Tesla’s stock performance against a backdrop of eroding auto sales reflects investors’ increasing focus on Mr. Musk’s efforts to develop artificial intelligence technology to be embedded in humanoid robots and self-driving Tesla vehicles that operate as robotaxis across the United States.
Musk has been promising for years that Tesla’s self-driving technology would make his robotaxi vision a reality, a promise that hasn’t been fulfilled, but the company finally began testing the concept in Austin earlier this year. That said, there was a human supervisor in the car in case something went wrong. In the past few days, Musk has revealed that Tesla has begun testing robotaxis without installing safety monitors in the vehicles.

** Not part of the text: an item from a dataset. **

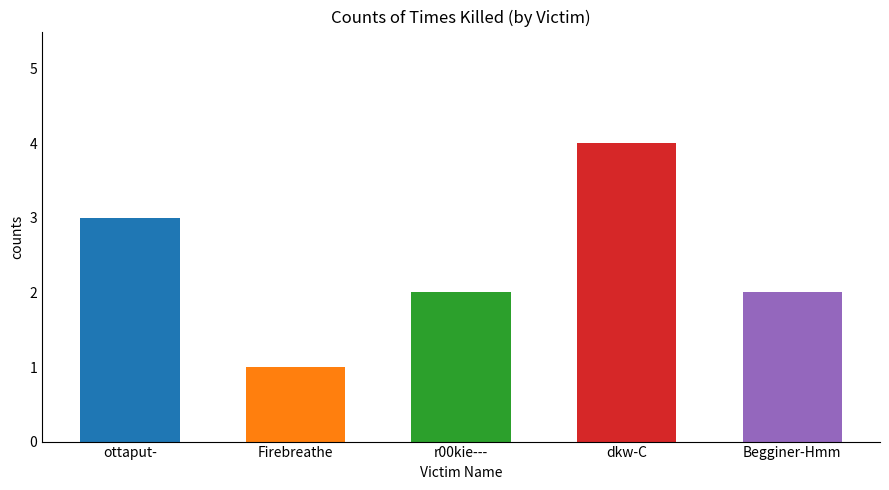

True or false: the data shows 1 at dkw-C.

False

California regulators are not the first critics to accuse Tesla of overstating the capabilities of its self-driving technology in potentially dangerous ways.
The company has been adamant that information contained in the vehicle’s instruction manual on its website shows that its self-driving technology still requires human supervision, even when it released a video in 2020 of one of its cars purportingly driving itself.
The video was cited as evidence against Tesla in a decision recommending suspension of its California sales license and remained on the company’s website for nearly four years.
Tesla is the subject of various lawsuits alleging that misrepresentations about its self-driving technology lulled people into a false sense of security, leading to fatal accidents.
The company has settled or won several lawsuits, but earlier this year a Miami jury found Tesla partially responsible for a fatal crash in Florida during an Autopilot deployment and ordered the automaker to pay more than $240 million in damages.